## Passage provided
>>>
3. Non-zero derivative of denominator: ${\displaystyle g'(x)\neq 0}$ for all ${\displaystyle x}$ in ${\displaystyle {\mathcal {I}}}$ with ${\displaystyle x\neq c}$ ;
4. Existence of limit of the quotient of the derivatives: ${\displaystyle \lim _{x\to c}{\frac {f'(x)}{g'(x)}}}$ exists.

Where one of the above conditions is not satisfied, the conclusion of L'Hôpital's rule will be false in certain cases.

The necessity of the first condition can be seen by considering the counterexample where the functions are ${\displaystyle f(x)=x+1}$ and ${\displaystyle g(x)=2x+1}$ and the limit is ${\displaystyle x\to 1}$.

The first condition is not satisfied for this counterexample because ${\displaystyle \lim _{x\to 1}f(x)=\lim _{x\to 1}(x+1)=(1)+1=2\neq 0}$ and ${\displaystyle \lim _{x\to 1}g(x)=\lim _{x\to 1}(2x+1)=2(1)+1=3\neq 0}$. This means that the form is not indeterminate.
<<<
## To do
Extract the portion of the passage on L'Hôpital's rule that runs from "The first condition is" to "is not indeterminate.", word for word. The material plays no part in this.

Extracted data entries
>>>
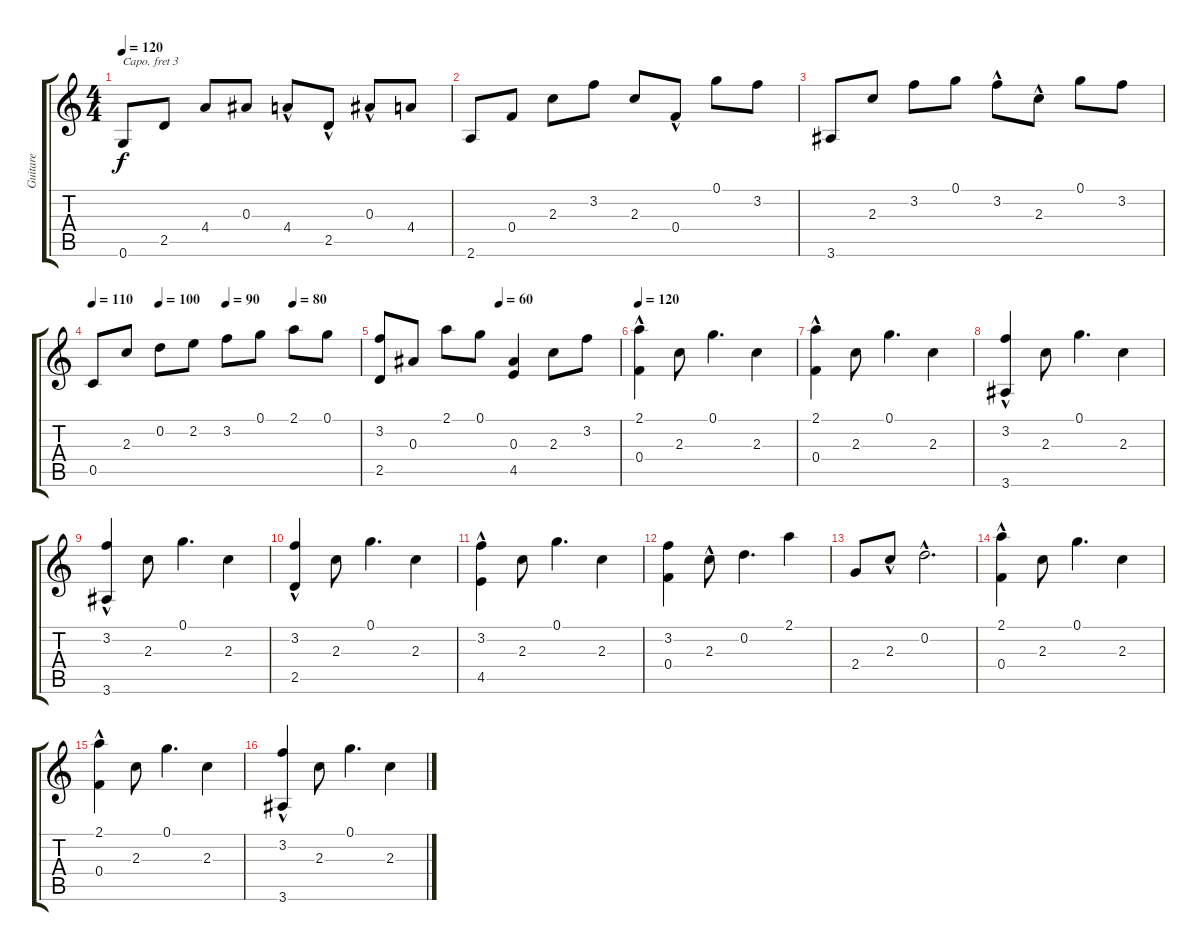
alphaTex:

\track ("Guitare" "Guitare") {instrument acousticguitarnylon}
\staff {score tabs}
\capo 3
\tuning (E4 B3 G3 D3 A2 E2) {hide}
\ts (4 4)
\tempo 120
\clef g2
\ks c
0.6.8{dy f} 2.5.8 4.4.8 0.3.8 4.4{hac}.8 2.5{hac}.8 0.3{hac}.8 4.4.8 |
2.6.8 0.4.8 2.3.8 3.2.8 2.3.8 0.4{hac}.8 0.1.8 3.2.8 |
3.6.8 2.3.8 3.2.8 0.1.8 3.2{hac}.8 2.3{hac}.8 0.1.8 3.2.8 |
\tempo 110
\tempo (100 0.25)
\tempo (90 0.5)
\tempo (80 0.75)
0.5.8 2.3.8 0.2.8 2.2.8 3.2.8 0.1.8 2.1.8 0.1.8 |
\tempo (60 0.5)
(3.2 2.5).8 0.3.8 2.1.8 0.1.8 (0.3 4.5).4 2.3.8 3.2.8 |
\tempo 120
(2.1{hac} 0.4).4 2.3.8 0.1.4{d} 2.3.4 |
(2.1{hac} 0.4).4 2.3.8 0.1.4{d} 2.3.4 |
(3.2{hac} 3.6).4 2.3.8 0.1.4{d} 2.3.4 |
(3.2{hac} 3.6).4 2.3.8 0.1.4{d} 2.3.4 |
(3.2{hac} 2.5).4 2.3.8 0.1.4{d} 2.3.4 |
(3.2{hac} 4.5).4 2.3.8 0.1.4{d} 2.3.4 |
(3.2 0.4).4 2.3{hac}.8 0.2.4{d} 2.1.4 |
2.4.8 2.3{hac}.8 0.2{hac}.2{d} |
(2.1{hac} 0.4).4 2.3.8 0.1.4{d} 2.3.4 |
(2.1{hac} 0.4).4 2.3.8 0.1.4{d} 2.3.4 |
(3.2{hac} 3.6).4 2.3.8 0.1.4{d} 2.3.4
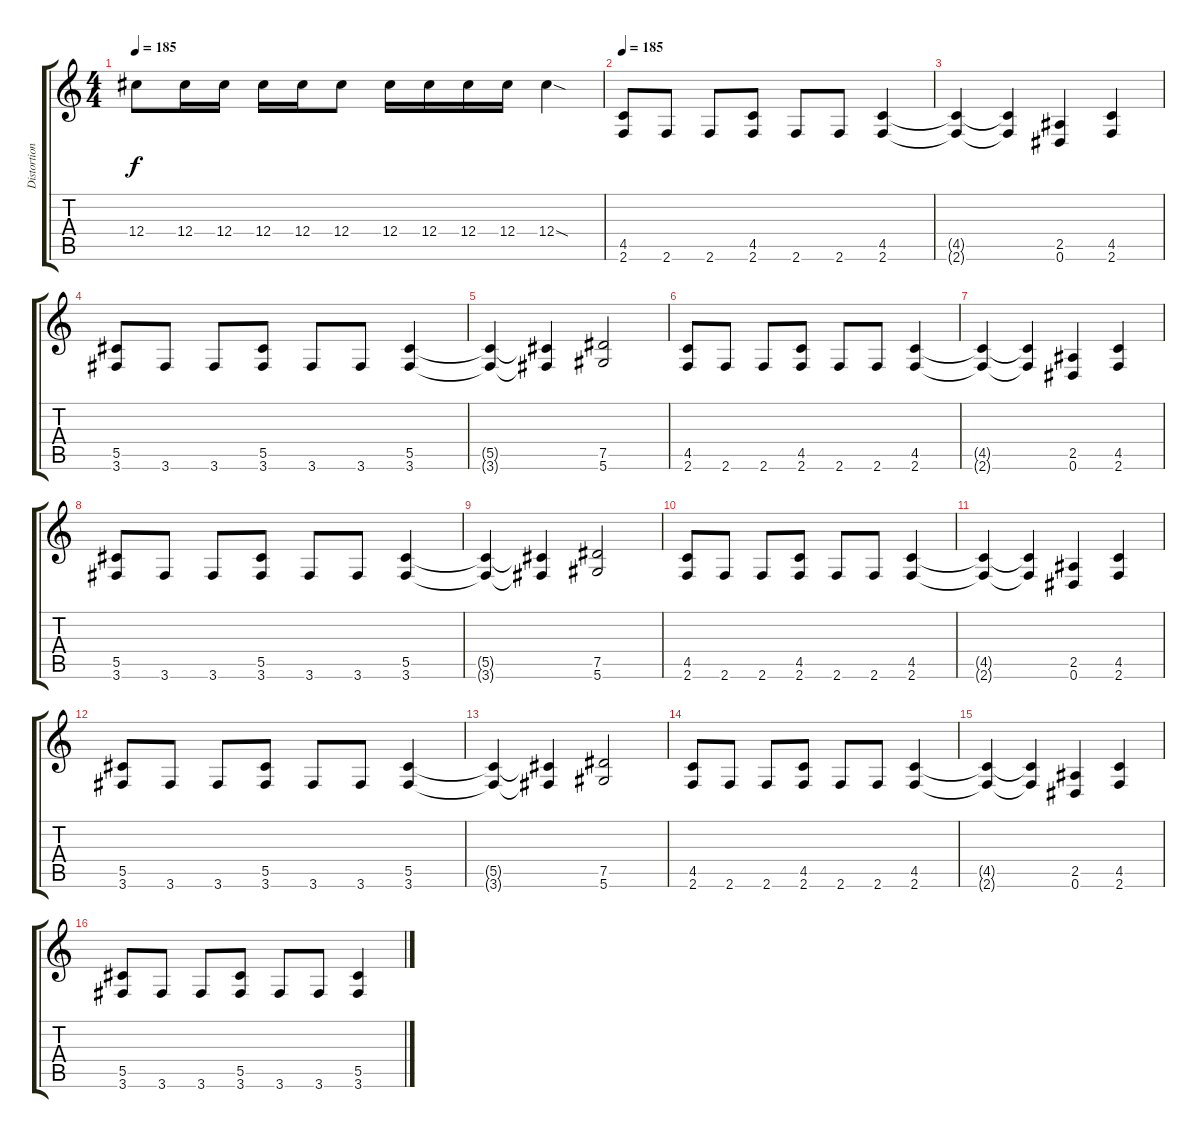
<<<
## Answer to this task
The first condition is not satisfied for this counterexample because ${\displaystyle \lim _{x\to 1}f(x)=\lim _{x\to 1}(x+1)=(1)+1=2\neq 0}$ and ${\displaystyle \lim _{x\to 1}g(x)=\lim _{x\to 1}(2x+1)=2(1)+1=3\neq 0}$. This means that the form is not indeterminate.